▶ [Texto selecionado]
╔══
Na semana passada, pedi que os leitores respondessem à questão “Onde você se encontra neste momento em sua vida?” Incluindo e-mails, houve algo em torno de 200 respostas até agora. Veja-as aqui (em inglês ou aqui, em português).
Cada pessoa parece estar bem no meio de uma história bastante dramática. Alguns temas emergiram. Diversas pessoas disseram que se encontram em um momento difícil ou de indecisão, incertas sobre qual direção devem tomar. Muitos outros parecem ter passado de um estágio da vida para outro que é novo e nada familiar – se formaram, acabam de terminar uma relação, sofreram uma tragédia.
Parece haver uma alta e desproporcional incidência de preocupação e incerteza. Mas talvez isso seja mais normal do que pensamos. Estes momentos pesados parecem ser exceção enquanto os vivemos, uma vez que mal podemos esperar para voltarmos a nossa vida normal, isto é, para o que geralmente imaginamos que seja normal.
O normal, no entanto, pode ser uma miragem. Quando você vai ao encontro de algum conhecido em uma festa ou algo assim e lhe perguntam como você está, o que você está fazendo, você provavelmente tem uma tendência a “normalizar” a resposta – “Ah, eu continuo trabalhando na [empresa X], jogando tênis uma vez por semana agora, planejando viajar para o Havaí. Está tudo bem.” Você provavelmente deixará de fora qualquer angústia que sinta sobre o momento que está vivendo em sua vida, sobre como você realmente está, sobre para onde você pensa que está dirigindo seus esforços, mesmo que estes pensamentos signifiquem boa parte da vida da maioria das pessoas.
Se você leu todas as diferentes percepções destas pessoas sobre onde elas realmente estão em suas vidas, drama e incerteza são normais, se é que normal tenha mesmo algum significado.
Ainda que eu pense que tenho uma ideia melhor agora, eu geralmente sou egoísta em acreditar que estou praticamente “dobrando a esquina” para finalmente entrar na estrada reta da minha vida. É um tipo de neurose que parecemos ter – a ideia de que existe um ponto a ser atingido na vida a partir do qual não haverá mais nada significante pendente de ser resolvido. Bem, eu acho que esse dia realmente existe: o do nosso enterro. A condição humana pode ser gerenciada, mas não existe uma cura real. Esta pode ser uma notícia fantasticamente libertadora se você estiver pronto para esquecer a ideia de finalmente dobrar a esquina algum dia.
╚══
▶ [Dados disponíveis]
╔══
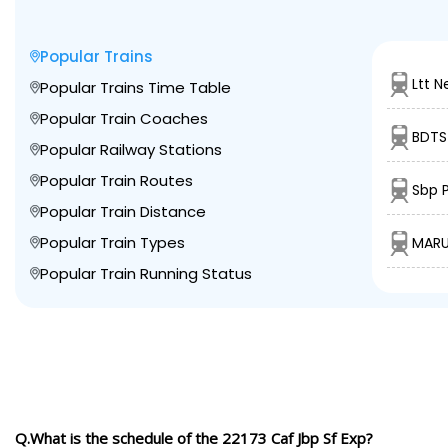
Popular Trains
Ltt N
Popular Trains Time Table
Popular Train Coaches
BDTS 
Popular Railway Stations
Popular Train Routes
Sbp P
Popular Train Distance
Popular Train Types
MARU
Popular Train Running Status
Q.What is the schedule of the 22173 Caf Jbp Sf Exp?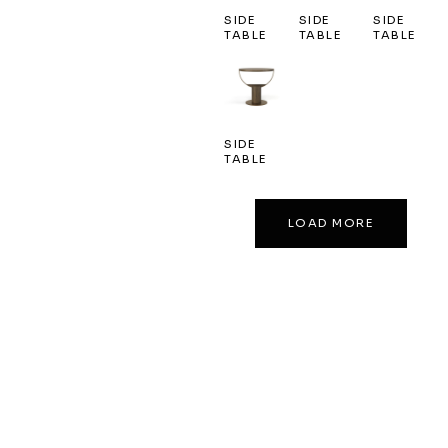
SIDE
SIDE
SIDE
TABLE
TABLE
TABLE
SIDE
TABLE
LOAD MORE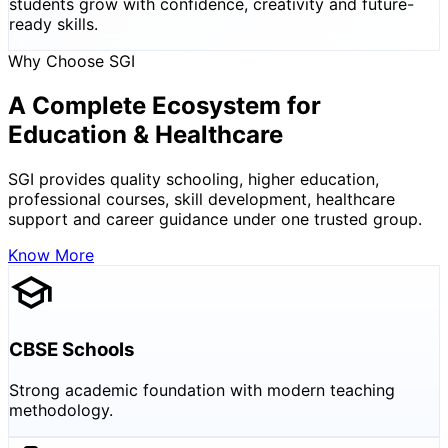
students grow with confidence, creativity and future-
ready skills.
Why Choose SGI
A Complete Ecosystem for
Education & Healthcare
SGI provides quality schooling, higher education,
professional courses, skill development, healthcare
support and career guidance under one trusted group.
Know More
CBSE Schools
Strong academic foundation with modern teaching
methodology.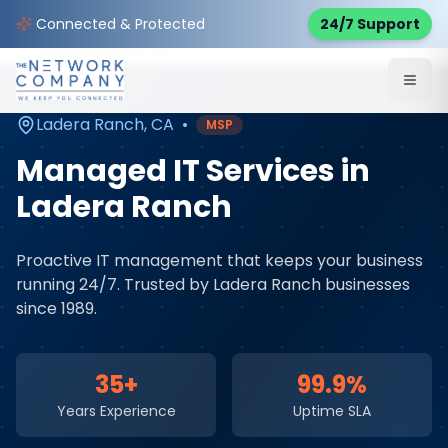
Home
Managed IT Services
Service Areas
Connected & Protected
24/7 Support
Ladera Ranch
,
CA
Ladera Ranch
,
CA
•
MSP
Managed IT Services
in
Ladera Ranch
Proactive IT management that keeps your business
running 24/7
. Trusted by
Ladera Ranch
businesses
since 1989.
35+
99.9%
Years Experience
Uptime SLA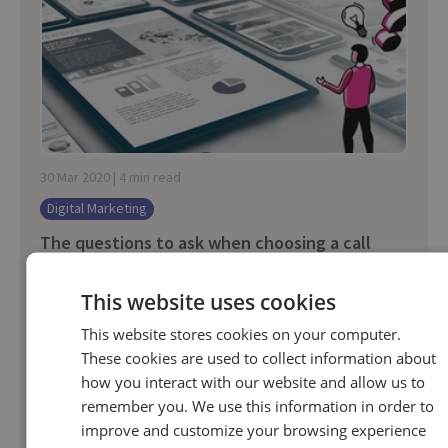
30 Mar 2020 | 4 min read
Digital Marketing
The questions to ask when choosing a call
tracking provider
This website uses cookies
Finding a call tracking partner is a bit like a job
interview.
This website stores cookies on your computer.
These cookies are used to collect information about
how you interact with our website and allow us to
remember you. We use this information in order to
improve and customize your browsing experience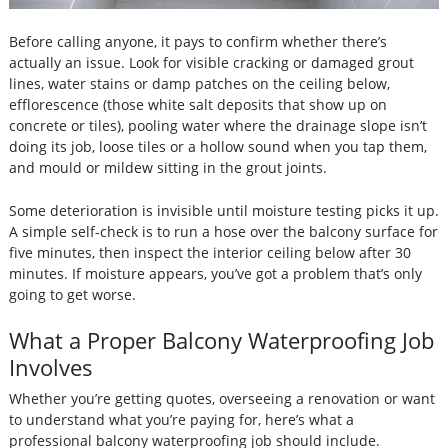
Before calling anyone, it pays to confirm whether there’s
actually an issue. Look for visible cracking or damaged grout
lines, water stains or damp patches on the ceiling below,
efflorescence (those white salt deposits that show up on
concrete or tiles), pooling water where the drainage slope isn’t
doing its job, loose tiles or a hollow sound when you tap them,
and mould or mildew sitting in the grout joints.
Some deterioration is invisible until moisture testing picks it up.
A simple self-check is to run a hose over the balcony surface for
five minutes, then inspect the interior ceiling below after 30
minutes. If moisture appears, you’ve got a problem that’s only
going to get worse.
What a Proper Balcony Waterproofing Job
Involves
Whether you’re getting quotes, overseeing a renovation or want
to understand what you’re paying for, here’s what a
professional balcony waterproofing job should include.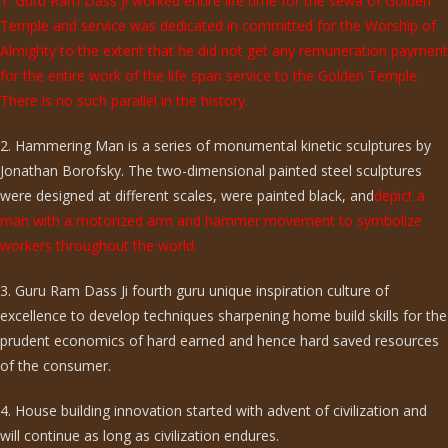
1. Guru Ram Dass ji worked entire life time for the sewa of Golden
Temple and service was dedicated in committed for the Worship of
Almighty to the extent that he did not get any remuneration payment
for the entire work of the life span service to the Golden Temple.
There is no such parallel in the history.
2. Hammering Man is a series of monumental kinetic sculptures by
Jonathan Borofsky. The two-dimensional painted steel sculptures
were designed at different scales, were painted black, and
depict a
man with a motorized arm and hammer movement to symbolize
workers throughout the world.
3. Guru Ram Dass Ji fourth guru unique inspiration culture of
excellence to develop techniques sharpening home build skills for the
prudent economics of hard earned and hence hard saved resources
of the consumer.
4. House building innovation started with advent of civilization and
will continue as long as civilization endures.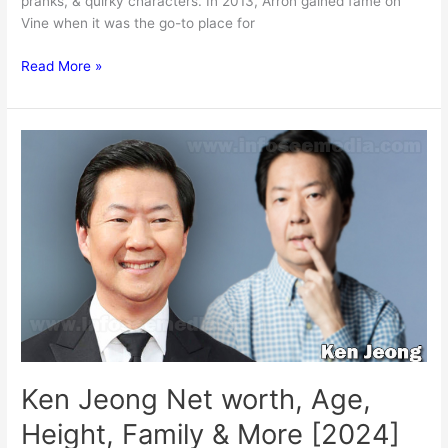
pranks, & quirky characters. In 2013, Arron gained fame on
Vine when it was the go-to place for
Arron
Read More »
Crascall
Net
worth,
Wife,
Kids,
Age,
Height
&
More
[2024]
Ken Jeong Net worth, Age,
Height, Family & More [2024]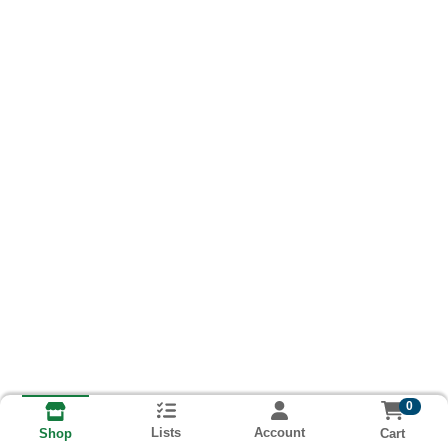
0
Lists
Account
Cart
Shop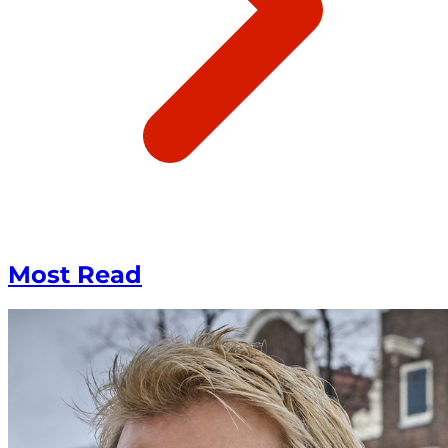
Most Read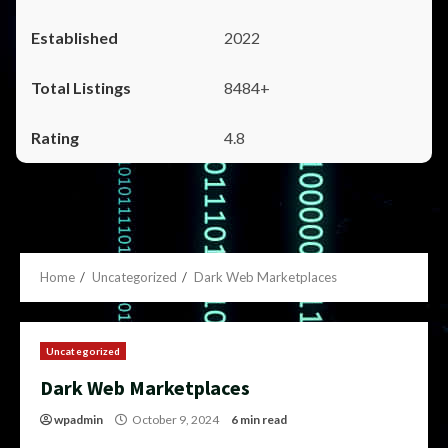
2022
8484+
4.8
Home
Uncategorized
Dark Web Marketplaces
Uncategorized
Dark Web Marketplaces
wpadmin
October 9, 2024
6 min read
╚══
▶ [Exercício]
Responda com base no texto selecionado:
1. Incluindo e-mails, quantas respostas houve até agora?
2. Segundo o texto, o que o normal pode ser?
3. Qual dia o texto afirma que realmente existe?
Os itens não têm nenhum papel nesta atividade.

▶ [Exercício resolvido]
1. Algo em torno de 200.
2. Uma miragem.
3. O dia do nosso enterro.